→ GOAL OF THE EXERCISE: Look through the entries below and report every line that has "úrokovou".

----- RECORD EXTRACTS

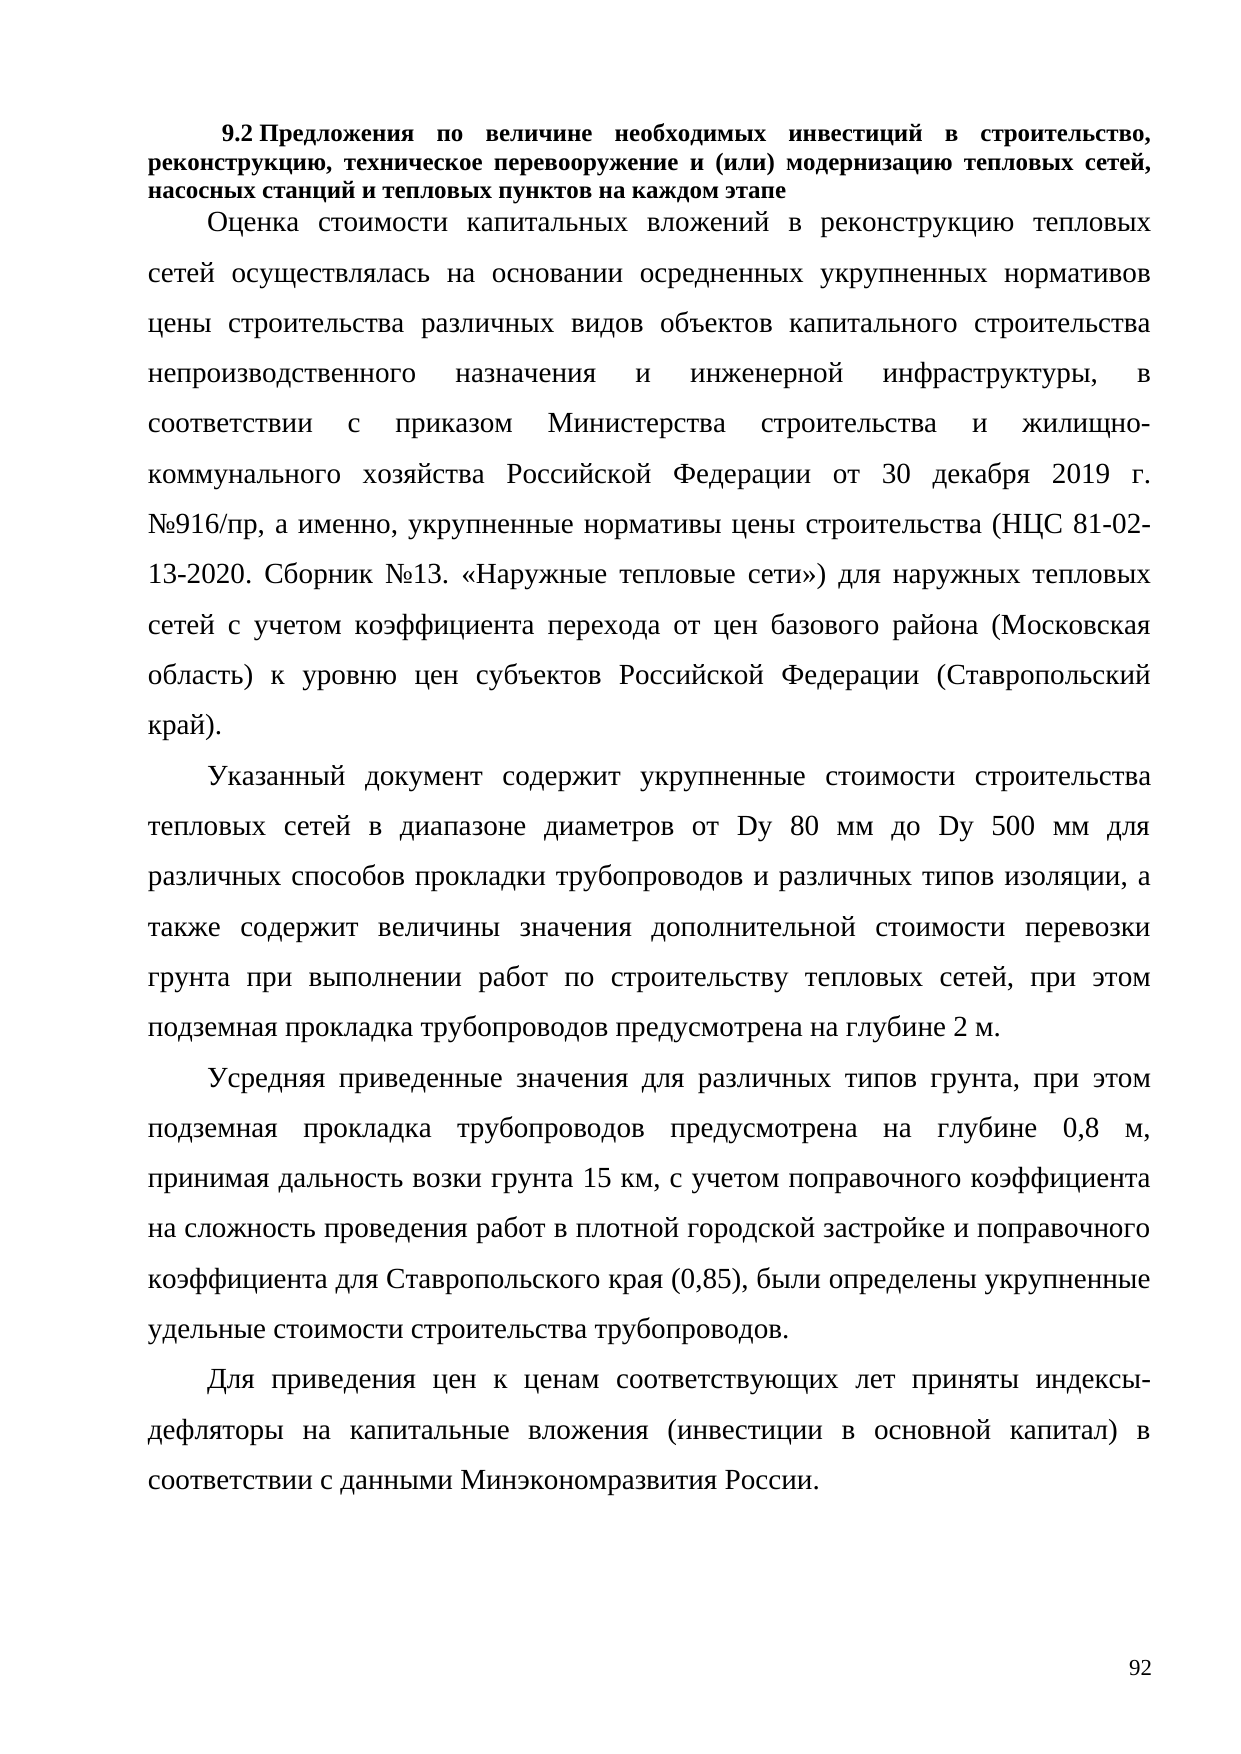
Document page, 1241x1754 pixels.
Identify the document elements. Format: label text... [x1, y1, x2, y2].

subtitle Предложения по величине необходимых инвестиций в строительство, реконструкцию, техническое перевооружение и (или) модернизацию тепловых сетей, насосных станций и тепловых пунктов на каждом этапе [148, 118, 1152, 204]
text Для приведения цен к ценам соответствующих лет приняты индексы-дефляторы на капитальные вложения (инвестиции в основной капитал) в соответствии с данными Минэкономразвития России. [148, 1362, 1152, 1496]
text Указанный документ содержит укрупненные стоимости строительства тепловых сетей в диапазоне диаметров от Dу 80 мм до Dу 500 мм для различных способов прокладки трубопроводов и различных типов изоляции, а также содержит величины значения дополнительной стоимости перевозки грунта при выполнении работ по строительству тепловых сетей, при этом подземная прокладка трубопроводов предусмотрена на глубине 2 м. [148, 758, 1152, 1043]
text Оценка стоимости капитальных вложений в реконструкцию тепловых сетей осуществлялась на основании осредненных укрупненных нормативов цены строительства различных видов объектов капитального строительства непроизводственного назначения и инженерной инфраструктуры, в соответствии с приказом Министерства строительства и жилищно-коммунального хозяйства Российской Федерации от 30 декабря 2019 г. №916/пр, а именно, укрупненные нормативы цены строительства (НЦС 81-02-13-2020. Сборник №13. «Наружные тепловые сети») для наружных тепловых сетей с учетом коэффициента перехода от цен базового района (Московская область) к уровню цен субъектов Российской Федерации (Ставропольский край). [148, 204, 1152, 741]
text Усредняя приведенные значения для различных типов грунта, при этом подземная прокладка трубопроводов предусмотрена на глубине 0,8 м, принимая дальность возки грунта 15 км, с учетом поправочного коэффициента на сложность проведения работ в плотной городской застройке и поправочного коэффициента для Ставропольского края (0,85), были определены укрупненные удельные стоимости строительства трубопроводов. [148, 1060, 1152, 1345]
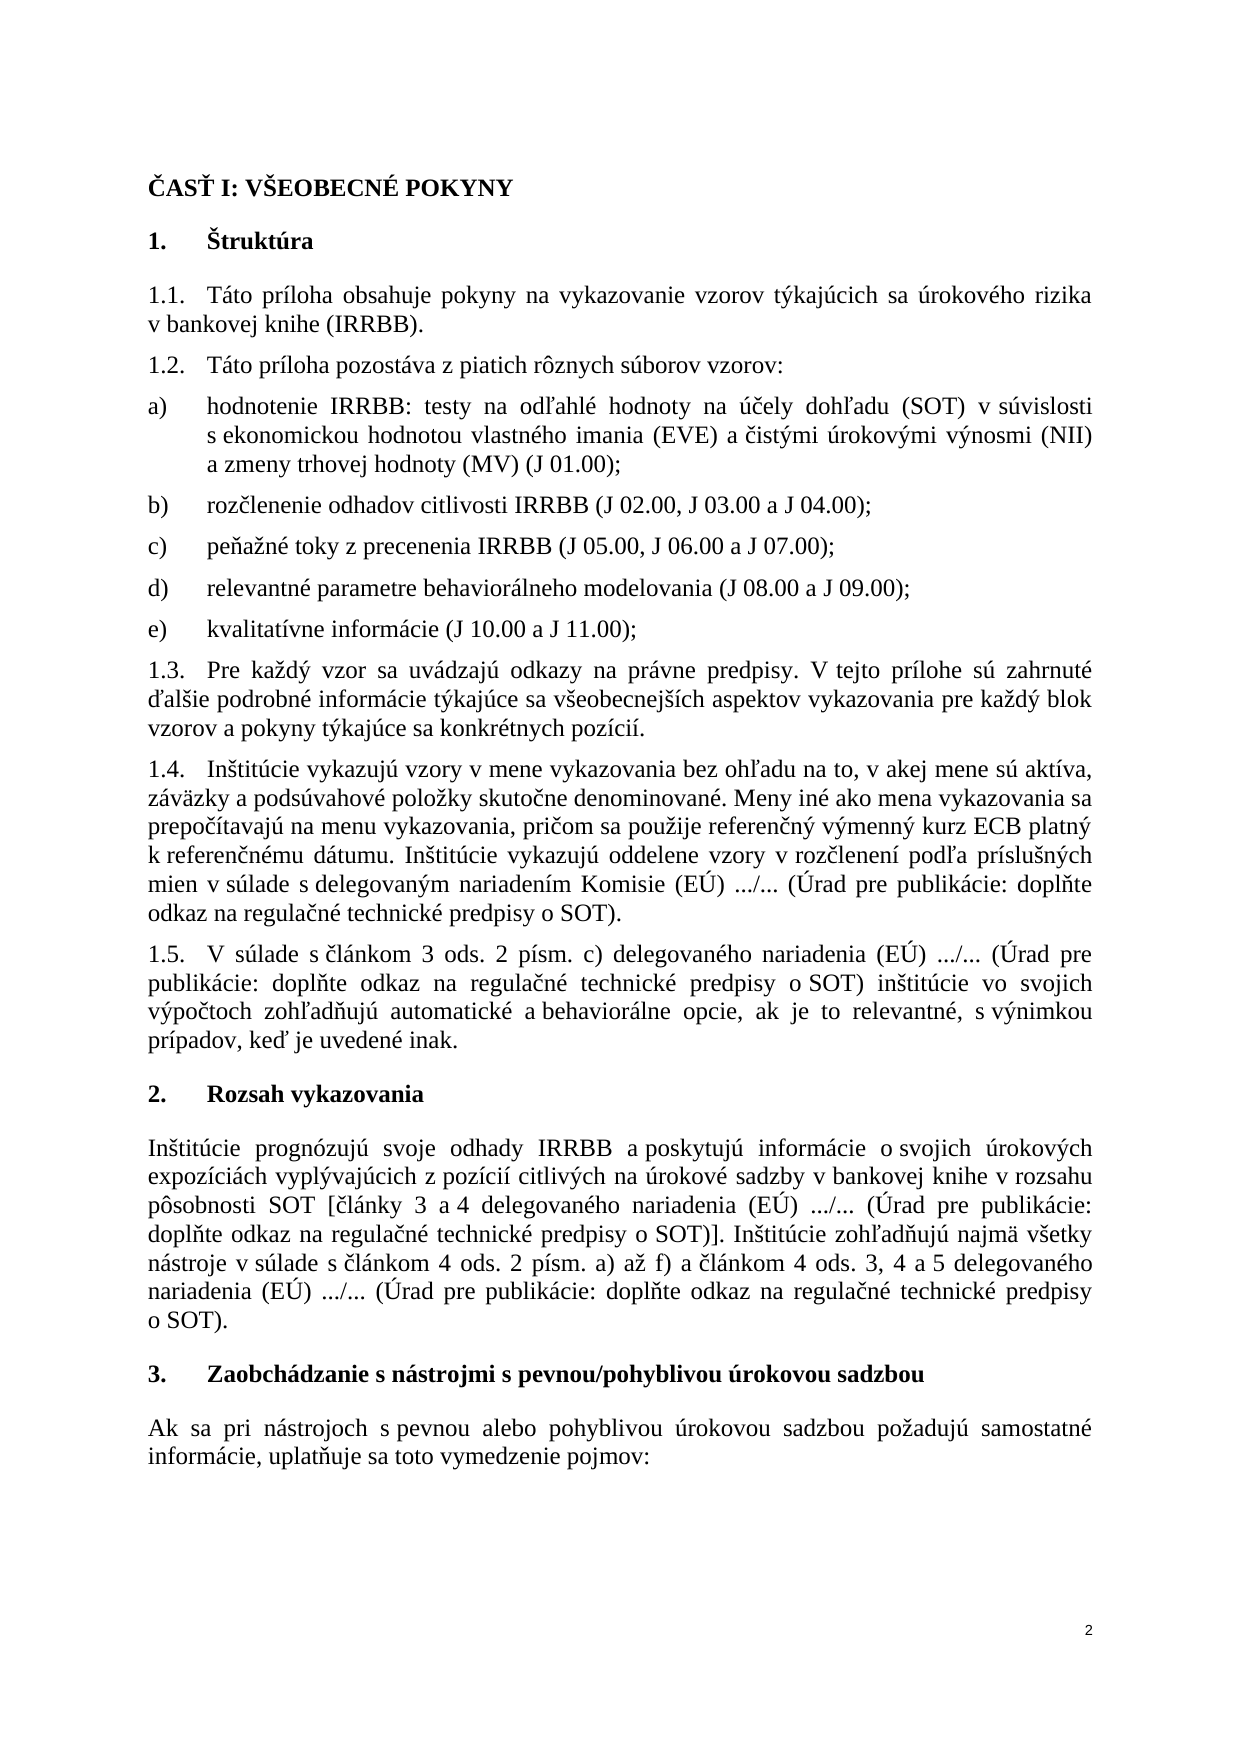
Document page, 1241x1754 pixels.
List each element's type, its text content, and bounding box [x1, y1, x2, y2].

text Štruktúra [148, 226, 1093, 255]
text 1.5. V súlade s článkom 3 ods. 2 písm. c) delegovaného nariadenia (EÚ) .../... (Úrad pre publikácie: doplňte odkaz na regulačné technické predpisy o SOT) inštitúcie vo svojich výpočtoch zohľadňujú automatické a behaviorálne opcie, ak je to relevantné, s výnimkou prípadov, keď je uvedené inak. [148, 939, 1093, 1054]
text 1.4. Inštitúcie vykazujú vzory v mene vykazovania bez ohľadu na to, v akej mene sú aktíva, záväzky a podsúvahové položky skutočne denominované. Meny iné ako mena vykazovania sa prepočítavajú na menu vykazovania, pričom sa použije referenčný výmenný kurz ECB platný k referenčnému dátumu. Inštitúcie vykazujú oddelene vzory v rozčlenení podľa príslušných mien v súlade s delegovaným nariadením Komisie (EÚ) .../... (Úrad pre publikácie: doplňte odkaz na regulačné technické predpisy o SOT). [148, 754, 1093, 926]
text Inštitúcie prognózujú svoje odhady IRRBB a poskytujú informácie o svojich úrokových expozíciách vyplývajúcich z pozícií citlivých na úrokové sadzby v bankovej knihe v rozsahu pôsobnosti SOT [články 3 a 4 delegovaného nariadenia (EÚ) .../... (Úrad pre publikácie: doplňte odkaz na regulačné technické predpisy o SOT)]. Inštitúcie zohľadňujú najmä všetky nástroje v súlade s článkom 4 ods. 2 písm. a) až f) a článkom 4 ods. 3, 4 a 5 delegovaného nariadenia (EÚ) .../... (Úrad pre publikácie: doplňte odkaz na regulačné technické predpisy o SOT). [148, 1133, 1093, 1334]
text a) hodnotenie IRRBB: testy na odľahlé hodnoty na účely dohľadu (SOT) v súvislosti s ekonomickou hodnotou vlastného imania (EVE) a čistými úrokovými výnosmi (NII) a zmeny trhovej hodnoty (MV) (J 01.00); [148, 391, 1093, 478]
text e) kvalitatívne informácie (J 10.00 a J 11.00); [148, 614, 1093, 643]
text c) peňažné toky z precenenia IRRBB (J 05.00, J 06.00 a J 07.00); [148, 531, 1093, 560]
text 1.3. Pre každý vzor sa uvádzajú odkazy na právne predpisy. V tejto prílohe sú zahrnuté ďalšie podrobné informácie týkajúce sa všeobecnejších aspektov vykazovania pre každý blok vzorov a pokyny týkajúce sa konkrétnych pozícií. [148, 655, 1093, 741]
text d) relevantné parametre behaviorálneho modelovania (J 08.00 a J 09.00); [148, 573, 1093, 601]
subtitle ČASŤ I: VŠEOBECNÉ POKYNY [148, 173, 1093, 201]
text b) rozčlenenie odhadov citlivosti IRRBB (J 02.00, J 03.00 a J 04.00); [148, 490, 1093, 519]
text Zaobchádzanie s nástrojmi s pevnou/pohyblivou úrokovou sadzbou [148, 1359, 1093, 1388]
text 1.2. Táto príloha pozostáva z piatich rôznych súborov vzorov: [148, 350, 1093, 379]
text 1.1. Táto príloha obsahuje pokyny na vykazovanie vzorov týkajúcich sa úrokového rizika v bankovej knihe (IRRBB). [148, 280, 1093, 338]
text Rozsah vykazovania [148, 1079, 1093, 1108]
text Ak sa pri nástrojoch s pevnou alebo pohyblivou úrokovou sadzbou požadujú samostatné informácie, uplatňuje sa toto vymedzenie pojmov: [148, 1413, 1093, 1470]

----------

→ OUTPUT FOR THIS EXERCISE:
text Zaobchádzanie s nástrojmi s pevnou/pohyblivou úrokovou sadzbou [148, 1359, 1093, 1388]
text Ak sa pri nástrojoch s pevnou alebo pohyblivou úrokovou sadzbou požadujú samostatné informácie, uplatňuje sa toto vymedzenie pojmov: [148, 1413, 1093, 1470]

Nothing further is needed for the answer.